The frequent scene changes are covered by solo piano Bach – that most intellectual of musical forms – while above the stage a huge hard-wired neuron installation glows and flashes, the mind/body problem made kinetic.
A witty, clever piece, with enough twists and treats to keep us entertained. But not vintage Stoppard. If you want that, go back to Arcadia. Or for a brilliant account of Philosophy of Mind in a fictional, well-funded department, try David Lodge's “Thinks ...”, now a play as well as a novel.

Monday, May 25, 2015

JULIAN GLOVER'S BEOWULF

BEOWULF
The Sam Wanamaker Playhouse at Shakespeare's Globe Theatre

24.05.2015



Hear!

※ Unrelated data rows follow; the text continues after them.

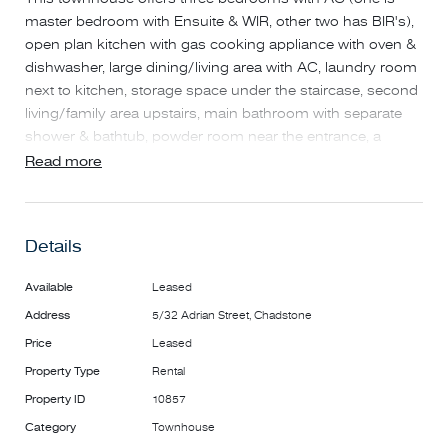
master bedroom with Ensuite & WIR, other two has BIR's),
open plan kitchen with gas cooking appliance with oven &
dishwasher, large dining/living area with AC, laundry room
next to kitchen, storage space under the staircase, second
living/family area upstairs, main bathroom with separate
shower & bathtub, powder room near the entrance, a
private courtyard with a water tank, double lock-up garage.
Read more
It is close to Mount Waverley Heights Primary School, bus
stops on Huntingdale Road, Salesian College Playing Field.
A short drive to Chadstone Shopping Centre, Oakleigh
Details
Station & Shop Street.
Highlights include:
Available
Leased
* Three bedrooms with AC, one is master bedroom with
Address
5/32 Adrian Street, Chadstone
Ensuite & WIR, other two has BIR's
* Open plan Kitchen area with gas cooking appliance with
Price
Leased
oven & dishwasher
Property Type
Rental
* Large dining/ living area with AC, a sliding door to a
Property ID
10857
private backyard with water tank
Category
Townhouse
* Second living/family area upstairs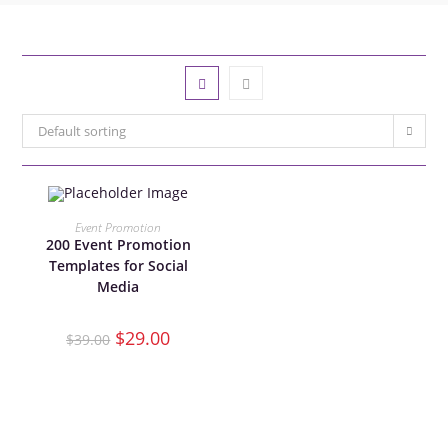
Default sorting
ADD TO CART
Event Promotion
200 Event Promotion
Templates for Social
SALE!
Media
$
29.00
$
39.00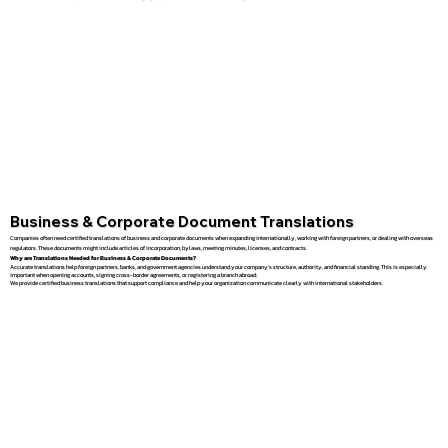
Business & Corporate Document Translations
Companies often need certified translations of business and corporate documents when expanding internationally, working with foreign partners, or dealing with overseas
regulators. These documents might include articles of incorporation, bylaws, meeting minutes, licenses, and contracts.
Why are Translations Needed for Business & Corporate Documents?
Accurate translations help foreign partners, banks, and government agencies understand your company’s structure, authority, and financial standing. This is especially
important when opening accounts, signing cross-border agreements, or registering a branch abroad.
We provide certified business translations that support compliance and help your organization communicate clearly with international stakeholders.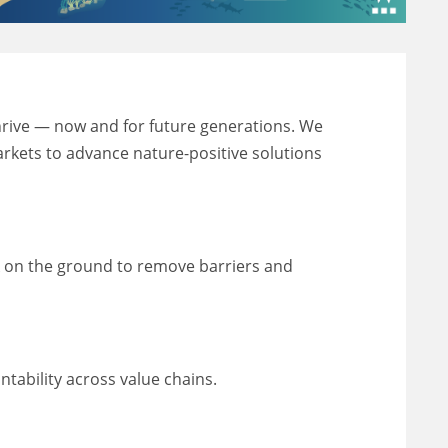
thrive — now and for future generations. We
markets to advance nature-positive solutions
k on the ground to remove barriers and
ability across value chains.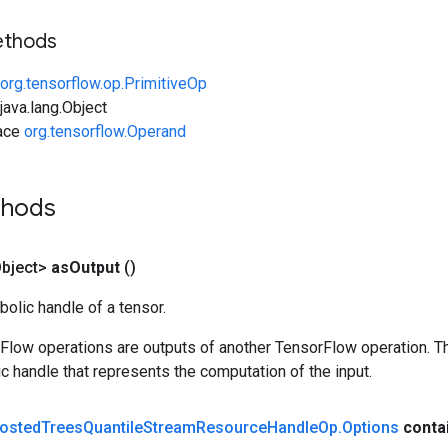
ethods
org.tensorflow.op.PrimitiveOp
ava.lang.Object
face
org.tensorflow.Operand
thods
bject>
as
Output
()
olic handle of a tensor.
rFlow operations are outputs of another TensorFlow operation. T
c handle that represents the computation of the input.
osted
Trees
Quantile
Stream
Resource
Handle
Op
.
Options
conta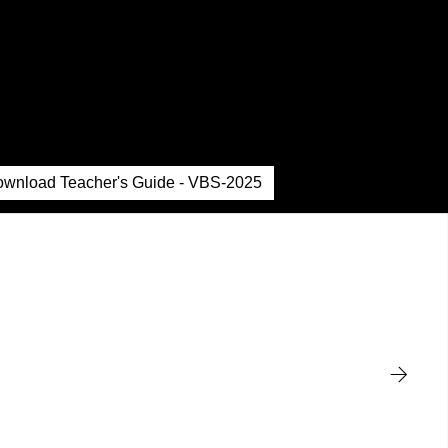
wnload Teacher's Guide - VBS-2025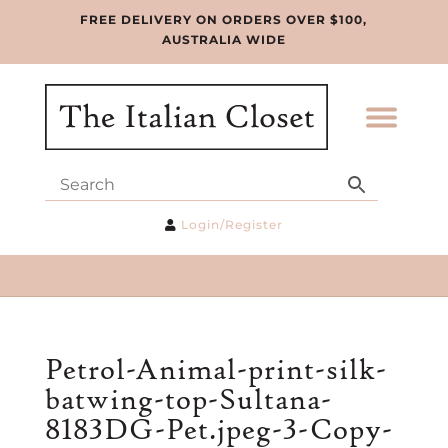
FREE DELIVERY ON ORDERS OVER $100,
AUSTRALIA WIDE
Login/Register
Petrol-Animal-print-silk-
batwing-top-Sultana-
8183DG-Pet.jpeg-3-Copy-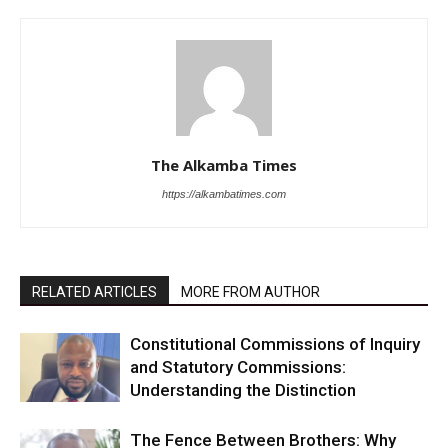
The Alkamba Times
https://alkambatimes.com
RELATED ARTICLES
MORE FROM AUTHOR
Constitutional Commissions of Inquiry
and Statutory Commissions:
Understanding the Distinction
The Fence Between Brothers: Why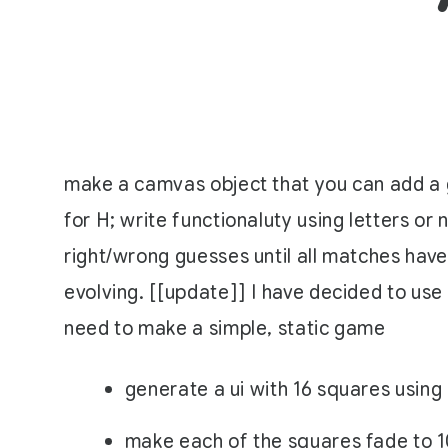
make a camvas object that you can add a g
for H; write functionaluty using letters or
right/wrong guesses until all matches have
evolving. [[update]] I have decided to use 
need to make a simple, static game
generate a ui with 16 squares using 
make each of the squares fade to 1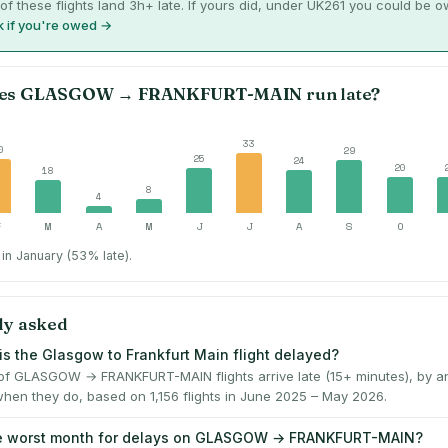
of these flights land 3h+ late. If yours did, under UK261 you could be 
 if you're owed →
es
GLASGOW
→
FRANKFURT-MAIN
run late?
33
0
29
25
24
20
18
8
4
F
M
A
M
J
J
A
S
O
in January (53% late).
ly asked
is the Glasgow to Frankfurt Main flight delayed?
f GLASGOW → FRANKFURT-MAIN flights arrive late (15+ minutes), by a
when they do, based on 1,156 flights in June 2025 – May 2026.
he worst month for delays on GLASGOW → FRANKFURT-MAIN?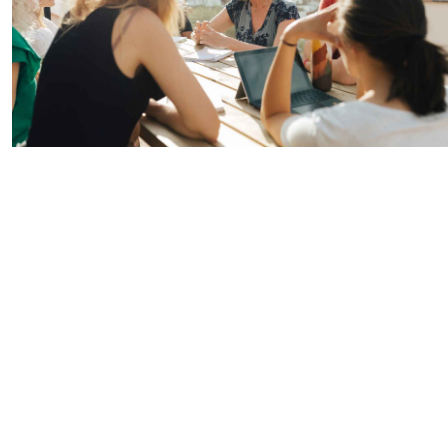
Hubs Alliance
International Peer Creators
BAUTOPIA
Resources
Case studies
Experience Stories
Tools & Learning
Repository
Polls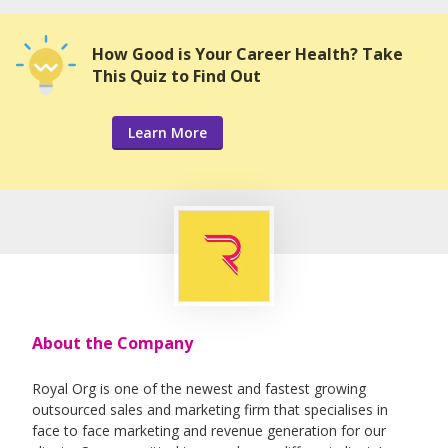
How Good is Your Career Health? Take
This Quiz to Find Out
Learn More
About the Company
Royal Org is one of the newest and fastest growing
outsourced sales and marketing firm that specialises in
face to face marketing and revenue generation for our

Listen!” The story-teller captures our attention, and keeps it for an hour or more, recounting one of the earliest tales to be written down from the great oral tradition of Norse myth.
Glover makes it all so immediate – the fire flickering in the Great Hall, , the “foam-throated seafarer on the ocean's swell” the dread dragon, the hand of Grendel; they all appear at his bidding in our imagination.
It's surprising funny in parts, and impressively physical. Occasional snatches of the rich original add to the mythic quality, and the candlelit playhouse recalls the convivial hall of Heorot.
It's meant to be told to rapt listeners of course, and for the thirty or more years Glover has been bringing these heroes, monsters and mythical beasts to audiences of all kinds.

But now, at the age of eighty, he's hanging up Beowulf's broad sword, and in a low-key but very moving ceremony, he handed the mantle to his son, Jamie, who will keep the story alive for another generation.